April 12, 2024 | Source: Pacific Business News

Waipahu High School unveils new Academic Health Center

Waipahu High School on Wednesday introduced its new on-campus Academic Health Center, “the first of its kind in the country, where high school students serve a role in a school-based health clinic,” according to officials with the Hawaii Department of Education.

A traditional Native Hawaiian blessing ceremony was held on April 10.

“When we have leaders that embrace the importance of education, helping to make connections for students, and then providing the resources necessary to enable the department and schools to build these kinds of facilities to support student learning … this is why it’s the most exciting time in public education,” said HIDOE Superintendent Keith Hayashi, who also created the concept as Waipahu High School’s former principal.

The bid price was $1.5 million and the final construction cost was about $1.7 million, according to the project’s design and architecture firm G70.

G70 President and CEO Charles Kaneshiro told Pacific Business News this project aligns with the company’s mission statement “to create hope for future generations.”

On the medical front, Kaneshiro said, “It’s helpful to have a fully operational clinic like this in the community. But at the same time, we’re creating a job force that can learn what it really means to be in health care through hands-on experiences and set them up for success to earn a livable wage here in Hawaii.”

In partnership with Hawaii Pacific Health, nonprofit Hawaii 3Rs and the University of Hawaii at Manoa John A. Burns School of Medicine, Waipahu High School’s Health and Sciences Academy’s students and faculty will begin to train with physicians and other medical professionals at the 1,870-square-foot primary care and OB-GYN clinic to treat patients within the local community.

The clinic, which features four exam rooms and one treatment room, will start taking appointments this week, Hawaii Pacific Health noted.

“This is a huge step forward for health care in Hawaii,” said Dr. Leslie Chun, CEO of Hawaii Pacific Health Medical Group, in a statement. “We are immersing ourselves in a community to help serve people’s medical needs while empowering high school students to become Hawaii’s health care professionals of the future.

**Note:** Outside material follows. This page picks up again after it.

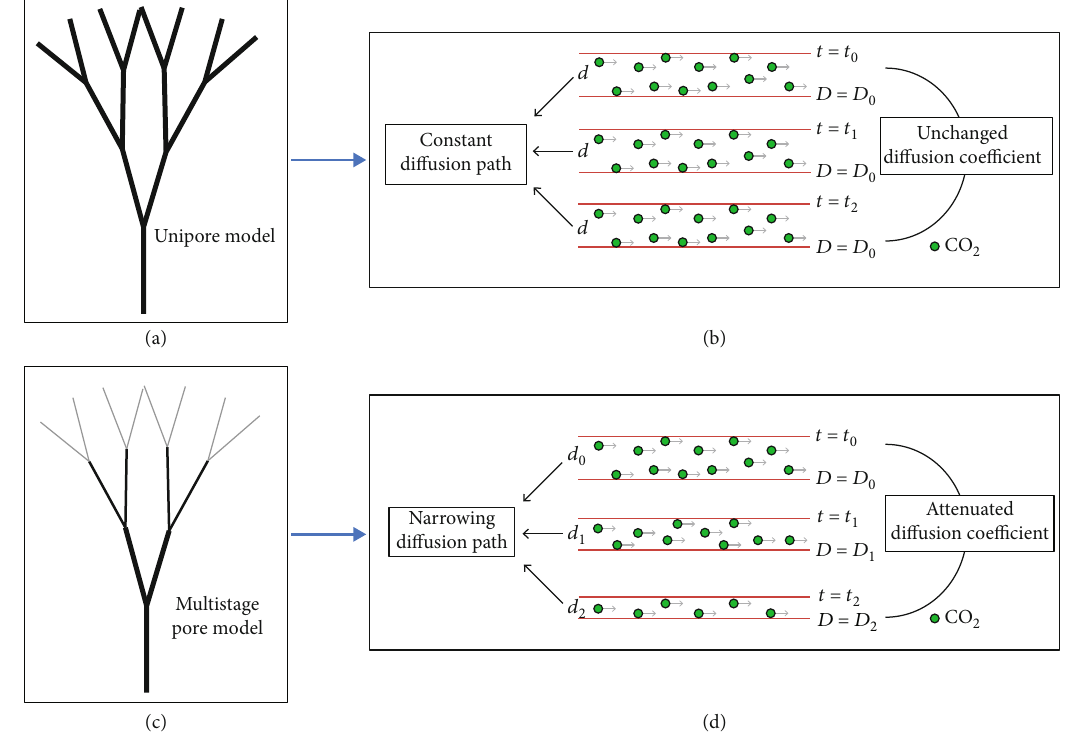
Figure 2: Two di ff erent models for CO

This is a model for how we all can contribute to the health and well-being of our state, both physically and economically.”

While the health care worker labor shortage is a national issue, the local workforce continues to feel impacts.

Chun told Pacific Business News last May, “We’re also partnering with the [state] Department of Education and the local colleges to produce more [workers]. We’re investing in students and those training programs so that we have that pipeline for the future. … But again, it’s a national issue and certainly there are local issues that we’re all part of.”

At the time, he added, the Academic Health Center “provides hands-on training for students interested in health care, particularly primary care.”

Construction of the new Academic Health Center, formerly Waipahu High School’s adult education center, commenced in summer of 2023. Leading construction management for the project was Hawaii 3Rs, a nonprofit committed to repairing, remodeling and restoring schools in the state. G70 oversaw design and S&M Sakamoto was the general contractor.

Kaneshiro told PBN, “The design and the architecture part went very smoothly. We worked directly with Hawaii Pacific Health on standardizing the clinic’s rooms and outfitting them for medical-grade equipment to treat patients. The bigger challenge was on the policy side, creating a memorandum of understanding between the DOE and HPH on how it will operate.”

Despite the challenges, Kaneshiro said, “at least now there is a template of what we’ve done here that can be replicated elsewhere.”

“When you look here at this clinic, it is about ensuring that we have a workforce-ready population, especially in the health care industry, which is in need. We are benefiting our students, the state of Hawaii and the community of Waipahu,” said Waipahu High School Principal Zachary Sheets in a statement.

Sheets added, students from the school’s Academy of Arts and Communication worked on original artwork displayed throughout the facility, and culinary students within its Academy of Natural Resources will also utilize the space focused on nutrition.

“Teenagers like [me] are privileged to act as the next generation’s best,” said Carlo Golez, a junior in Waipahu’s academy of health and sciences, in a statement. “Waipahu has the chance to be self-sustainable, finally giving back to the community that raised us.”